While newer chemotherapy combinations have had some impact, the gains have generally been modest and obtained at the cost of significant toxicity.
How Do Oncologists Choose Metastatic Pancreatic Cancer Treatments?
A recent analysis examined patterns of chemotherapy use in the United States and came to some interesting conclusions regarding how medical oncologists choose treatments for their patients.
The study analyzed 4,011 patients with metastatic pancreatic carcinoma (stage 4 pancreatic cancer) treated at both academic centers and private practices and compared patterns of drug use from January 2005 to December 2015.
Analyses included the choice of treatment regimen and the frequency with which second and third line therapies were administered.
In 2017, available therapies for advanced pancreatic cancer include single agent Gemcitabine, Gemcitabine plus Capecitabine, Gemcitabine plus Erlotinib (Tarceva®), Oxaliplatin plus Gemcitabine and the widely used FOLFIRINOX and Gemcitabine plus nab-Paclitaxel regimens.
Results of the Survey
The findings are of interest.
First, the use of single agent Gemcitabine declined rapidly over the last ten years from over 70% to only 16%.
Since 2010, FOLFIRINOX use has risen to 29% and Gemcitabine plus nab-Paclitaxel to 38% of patients. Gemcitabine plus Erlotinib (Tarceva®) and Gemcitabine plus Oxaliplatin have each remained low, in the range of 10%.

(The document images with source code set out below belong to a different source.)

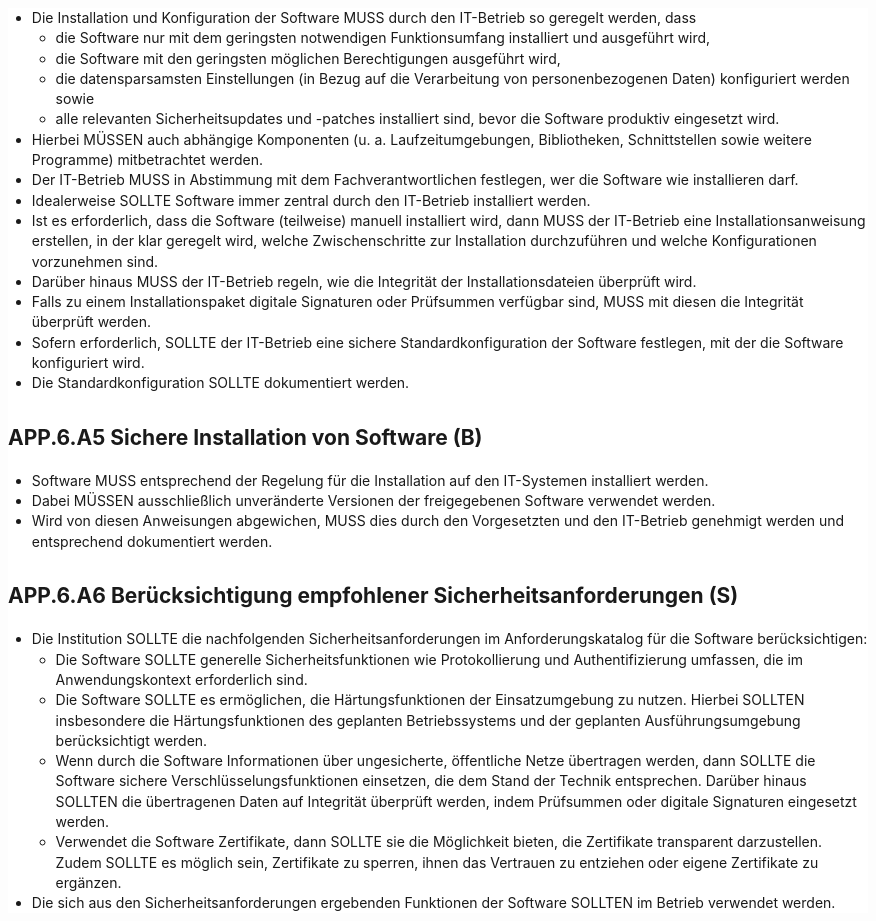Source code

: - Die Installation und Konfiguration der Software MUSS durch den IT-Betrieb so geregelt werden, dass
    - die Software nur mit dem geringsten notwendigen Funktionsumfang installiert und ausgeführt wird,
    - die Software mit den geringsten möglichen Berechtigungen ausgeführt wird,
    - die datensparsamsten Einstellungen (in Bezug auf die Verarbeitung von personenbezogenen Daten) konfiguriert werden sowie
    - alle relevanten Sicherheitsupdates und -patches installiert sind, bevor die Software produktiv eingesetzt wird.
- Hierbei MÜSSEN auch abhängige Komponenten (u. a. Laufzeitumgebungen, Bibliotheken, Schnittstellen sowie weitere Programme) mitbetrachtet werden.
- Der IT-Betrieb MUSS in Abstimmung mit dem Fachverantwortlichen festlegen, wer die Software wie installieren darf.
- Idealerweise SOLLTE Software immer zentral durch den IT-Betrieb installiert werden.
- Ist es erforderlich, dass die Software (teilweise) manuell installiert wird, dann MUSS der IT-Betrieb eine Installationsanweisung erstellen, in der klar geregelt wird, welche Zwischenschritte zur Installation durchzuführen und welche Konfigurationen vorzunehmen sind.
- Darüber hinaus MUSS der IT-Betrieb regeln, wie die Integrität der Installationsdateien überprüft wird.
- Falls zu einem Installationspaket digitale Signaturen oder Prüfsummen verfügbar sind, MUSS mit diesen die Integrität überprüft werden.
- Sofern erforderlich, SOLLTE der IT-Betrieb eine sichere Standardkonfiguration der Software festlegen, mit der die Software konfiguriert wird.
- Die Standardkonfiguration SOLLTE dokumentiert werden.

## APP.6.A5 Sichere Installation von Software (B)

- Software MUSS entsprechend der Regelung für die Installation auf den IT-Systemen installiert werden.
- Dabei MÜSSEN ausschließlich unveränderte Versionen der freigegebenen Software verwendet werden.
- Wird von diesen Anweisungen abgewichen, MUSS dies durch den Vorgesetzten und den IT-Betrieb genehmigt werden und entsprechend dokumentiert werden.

## APP.6.A6 Berücksichtigung empfohlener Sicherheitsanforderungen (S)

- Die Institution SOLLTE die nachfolgenden Sicherheitsanforderungen im Anforderungskatalog für die Software berücksichtigen:
    - Die Software SOLLTE generelle Sicherheitsfunktionen wie Protokollierung und Authentifizierung umfassen, die im Anwendungskontext erforderlich sind.
    - Die Software SOLLTE es ermöglichen, die Härtungsfunktionen der Einsatzumgebung zu nutzen. Hierbei SOLLTEN insbesondere die Härtungsfunktionen des geplanten Betriebssystems und der geplanten Ausführungsumgebung berücksichtigt werden.
    - Wenn durch die Software Informationen über ungesicherte, öffentliche Netze übertragen werden, dann SOLLTE die Software sichere Verschlüsselungsfunktionen einsetzen, die dem Stand der Technik entsprechen. Darüber hinaus SOLLTEN die übertragenen Daten auf Integrität überprüft werden, indem Prüfsummen oder digitale Signaturen eingesetzt werden.
    - Verwendet die Software Zertifikate, dann SOLLTE sie die Möglichkeit bieten, die Zertifikate transparent darzustellen. Zudem SOLLTE es möglich sein, Zertifikate zu sperren, ihnen das Vertrauen zu entziehen oder eigene Zertifikate zu ergänzen.
- Die sich aus den Sicherheitsanforderungen ergebenden Funktionen der Software SOLLTEN im Betrieb verwendet werden.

What was most striking was the analysis of factors associated with physician choice of drug regimen. While one might hope that objective measures and scientific data drive therapy selection, the findings painted a rather different picture.

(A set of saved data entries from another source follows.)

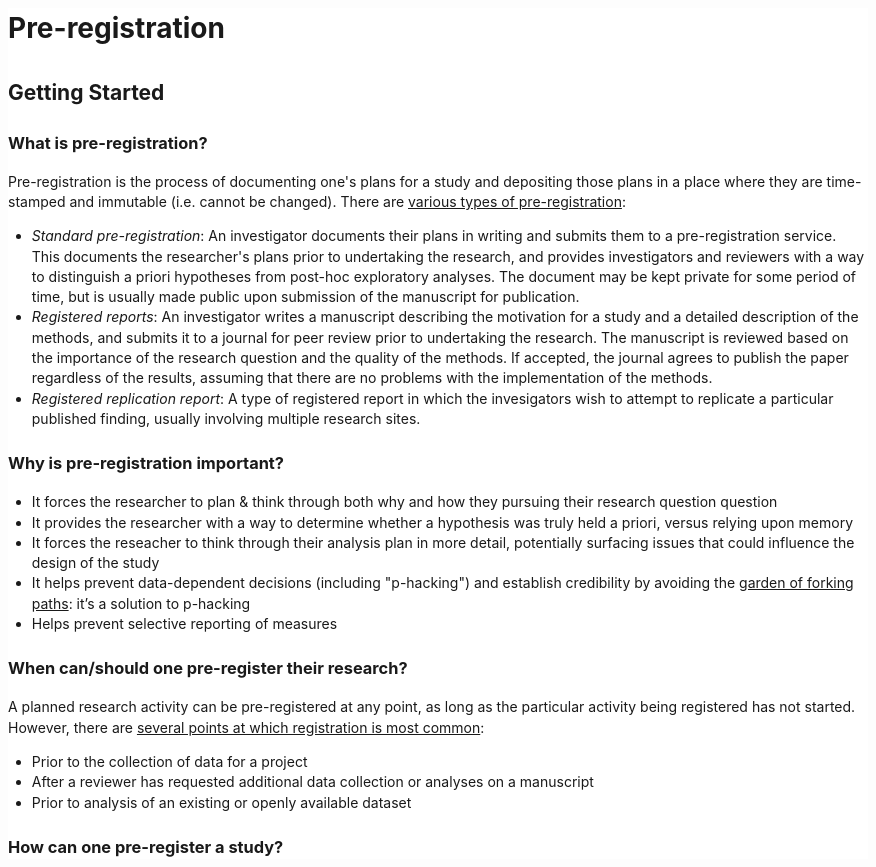 # Pre-registration

## Getting Started

### What is pre-registration?

Pre-registration is the process of documenting one's plans for a study and depositing those plans in a place where they are time-stamped and immutable (i.e. cannot be changed).  There are [various types of pre-registration](https://www.psychologicalscience.org/observer/research-preregistration-101#types):

- *Standard pre-registration*: An investigator documents their plans in writing and submits them to a pre-registration service.  This documents the researcher's plans prior to undertaking the research, and provides investigators and reviewers with a way to distinguish a priori hypotheses from post-hoc exploratory analyses.  The document may be kept private for some period of time, but is usually made public upon submission of the manuscript for publication.
- *Registered reports*: An investigator writes a manuscript describing the motivation for a study and a detailed description of the methods, and submits it to a journal for peer review prior to undertaking the research.  The manuscript is reviewed based on the importance of the research question and the quality of the methods. If accepted, the journal agrees to publish the paper regardless of the results, assuming that there are no problems with the implementation of the methods.
- *Registered replication report*: A type of registered report in which the invesigators wish to attempt to replicate a particular published finding, usually involving multiple research sites.

### Why is pre-registration important?

- It forces the researcher to plan & think through both why and how they pursuing their research question question
- It provides the researcher with a way to determine whether a hypothesis was truly held a priori, versus relying upon memory
- It forces the reseacher to think through their analysis plan in  more detail, potentially surfacing issues that could influence the design of the study
- It helps prevent data-dependent decisions (including "p-hacking") and establish credibility by avoiding the [garden of forking paths](http://www.stat.columbia.edu/~gelman/research/unpublished/p_hacking.pdf): it’s a solution to p-hacking
- Helps prevent selective reporting of measures

### When can/should one pre-register their research?

A planned research activity can be pre-registered at any point, as long as the particular activity being registered has not started.  However, there are [several points at which registration is most common](https://www.cos.io/our-services/prereg?_ga=2.263330764.1195627208.1585935801-1853960792.1572623623):

- Prior to the collection of data for a project
- After a reviewer has requested additional data collection or analyses on a manuscript
- Prior to analysis of an existing or openly available dataset

### How can one pre-register a study?
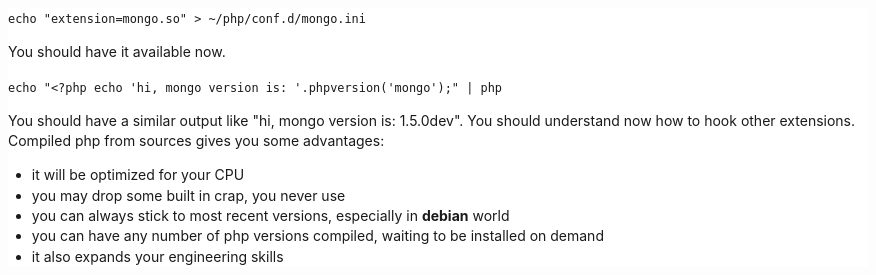     echo "extension=mongo.so" > ~/php/conf.d/mongo.ini

You should have it available now.

    echo "<?php echo 'hi, mongo version is: '.phpversion('mongo');" | php

You should have a similar output like "hi, mongo version is: 1.5.0dev". You should understand now how to hook other
extensions. Compiled php from sources gives you some advantages:

- it will be optimized for your CPU
- you may drop some built in crap, you never use
- you can always stick to most recent versions, especially in **debian** world
- you can have any number of php versions compiled, waiting to be installed on demand
- it also expands your engineering skills

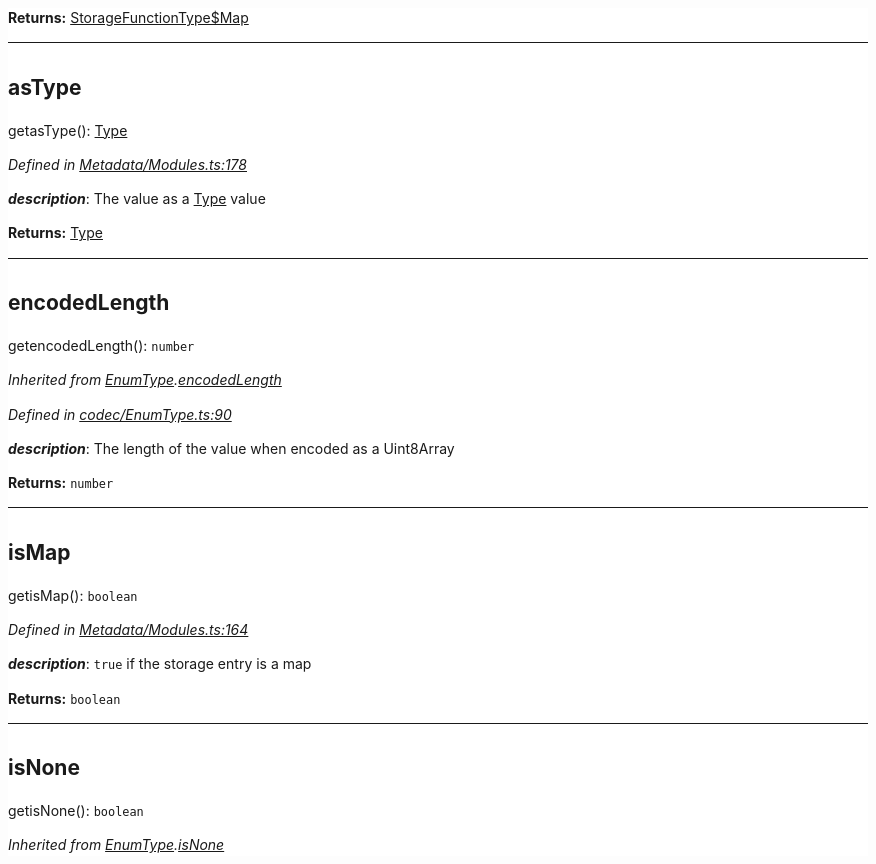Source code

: **Returns:** [StorageFunctionType$Map](_metadata_modules_.storagefunctiontype_map.md)

___
<a id="astype"></a>

##  asType

getasType(): [Type](_type_.type.md)

*Defined in [Metadata/Modules.ts:178](https://github.com/polkadot-js/api/blob/535a9ea/packages/types/src/Metadata/Modules.ts#L178)*

*__description__*: The value as a [Type](_codec_struct_.struct.md#type) value

**Returns:** [Type](_type_.type.md)

___
<a id="encodedlength"></a>

##  encodedLength

getencodedLength(): `number`

*Inherited from [EnumType](_codec_enumtype_.enumtype.md).[encodedLength](_codec_enumtype_.enumtype.md#encodedlength)*

*Defined in [codec/EnumType.ts:90](https://github.com/polkadot-js/api/blob/535a9ea/packages/types/src/codec/EnumType.ts#L90)*

*__description__*: The length of the value when encoded as a Uint8Array

**Returns:** `number`

___
<a id="ismap"></a>

##  isMap

getisMap(): `boolean`

*Defined in [Metadata/Modules.ts:164](https://github.com/polkadot-js/api/blob/535a9ea/packages/types/src/Metadata/Modules.ts#L164)*

*__description__*: `true` if the storage entry is a map

**Returns:** `boolean`

___
<a id="isnone"></a>

##  isNone

getisNone(): `boolean`

*Inherited from [EnumType](_codec_enumtype_.enumtype.md).[isNone](_codec_enumtype_.enumtype.md#isnone)*
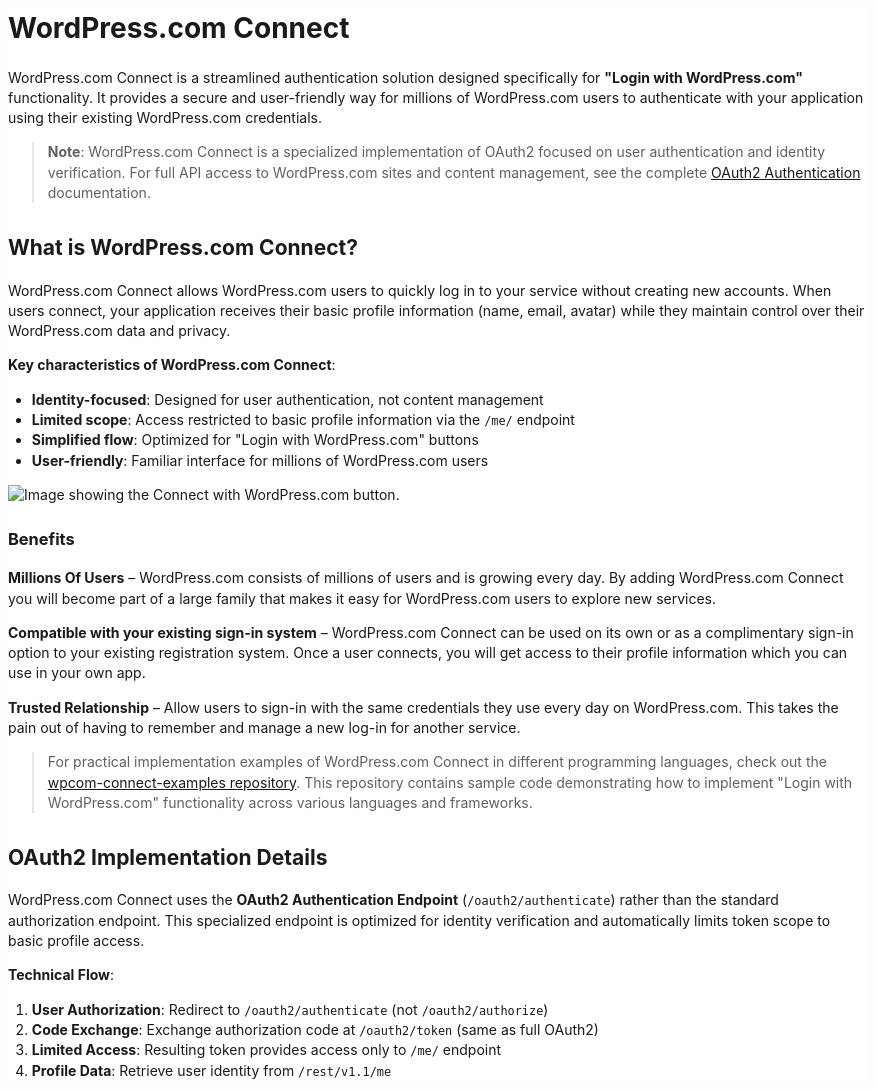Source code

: # WordPress.com Connect

WordPress.com Connect is a streamlined authentication solution designed specifically for **"Login with WordPress.com"** functionality. It provides a secure and user-friendly way for millions of WordPress.com users to authenticate with your application using their existing WordPress.com credentials.

> **Note**: WordPress.com Connect is a specialized implementation of OAuth2 focused on user authentication and identity verification. For full API access to WordPress.com sites and content management, see the complete [OAuth2 Authentication](5-oauth2-authentication.md) documentation.

## What is WordPress.com Connect?

WordPress.com Connect allows WordPress.com users to quickly log in to your service without creating new accounts. When users connect, your application receives their basic profile information (name, email, avatar) while they maintain control over their WordPress.com data and privacy.

**Key characteristics of WordPress.com Connect**:
- **Identity-focused**: Designed for user authentication, not content management
- **Limited scope**: Access restricted to basic profile information via the `/me/` endpoint
- **Simplified flow**: Optimized for "Login with WordPress.com" buttons
- **User-friendly**: Familiar interface for millions of WordPress.com users

![Image showing the Connect with WordPress.com button.](https://s0.wp.com/i/wpcc-button.png)
  

### Benefits

**Millions Of Users** – WordPress.com consists of millions of users and is growing every day. By adding WordPress.com Connect you will become part of a large family that makes it easy for WordPress.com users to explore new services.

**Compatible with your existing sign-in system** – WordPress.com Connect can be used on its own or as a complimentary sign-in option to your existing registration system. Once a user connects, you will get access to their profile information which you can use in your own app.

**Trusted Relationship** – Allow users to sign-in with the same credentials they use every day on WordPress.com. This takes the pain out of having to remember and manage a new log-in for another service.

> For practical implementation examples of WordPress.com Connect in different programming languages, check out the [wpcom-connect-examples repository](https://github.com/Automattic/wpcom-connect-examples). This repository contains sample code demonstrating how to implement "Login with WordPress.com" functionality across various languages and frameworks.

## OAuth2 Implementation Details

WordPress.com Connect uses the **OAuth2 Authentication Endpoint** (`/oauth2/authenticate`) rather than the standard authorization endpoint. This specialized endpoint is optimized for identity verification and automatically limits token scope to basic profile access.

**Technical Flow**:
1. **User Authorization**: Redirect to `/oauth2/authenticate` (not `/oauth2/authorize`)
2. **Code Exchange**: Exchange authorization code at `/oauth2/token` (same as full OAuth2)
3. **Limited Access**: Resulting token provides access only to `/me/` endpoint
4. **Profile Data**: Retrieve user identity from `/rest/v1.1/me`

It appears that the use of FOLFIRINOX is predicted by younger age, male gender and geographic location with patients who reside in the Western United States having a higher likelihood of receiving this drug regimen in the first-line.
The independent predictors for the choice of Gemcitabine plus nab-Paclitaxel are the receipt of care in a community-based practice and treatment in a center with a lower volume of Stage 4 pancreatic cancer patients.
Durations of therapy were similar for FOLFIRINOX and Gemcitabine plus nab-Paclitaxel and longer than single agent Gemcitabine but these differences were not very large. Second and third line therapy has increased demonstrably over the ten-year period, with patients receiving care at academic institutions having the highest likelihood of receiving third line chemotherapy.
Some Points to Consider
The analysis raises a number of interesting points that warrant further consideration.
The first is that these treatment regimens do not have equal response rates. Indeed, FOLFIRINOX has an almost 35% higher objective response rate over nab-Paclitaxel plus Gemcitabine (31% vs. 23%).
The second is that these combinations are not of equivalent toxicity or expense to administer.
The third and most disturbing is the fact that no objective measure is applied to make critical, life and death decisions regarding what combination to use in this seriously ill population.
Were I a cancer patient, I would certainly hope the choice of my treatment was predicated upon more than my age, gender and geographic location.
It is the last point that is of most concern.
Is There a Better Way to Choose Treatments?
Laboratory models such as the EVA-PCD assay can select amongst treatment options.
It is not difficult to imagine that for any given patient, one class of drugs may be more active than another. Clearly nab-Paclitaxel plus Gemcitabine work differently from FOLFIRINOX.
Are we to imagine that all patients have equivalent treatment response expectations? And that all patients will have equivalent toxicities?
Is it too much to expect medical oncologists to make the effort to identify the right treatment for each patient, in a disease that kills 41,000 of the 53,000 patients diagnosed each year?
It seems it is time for patients with Stage 4 pancreatic cancer to demand more of their physicians.As always, I appreciate your thoughts and comments.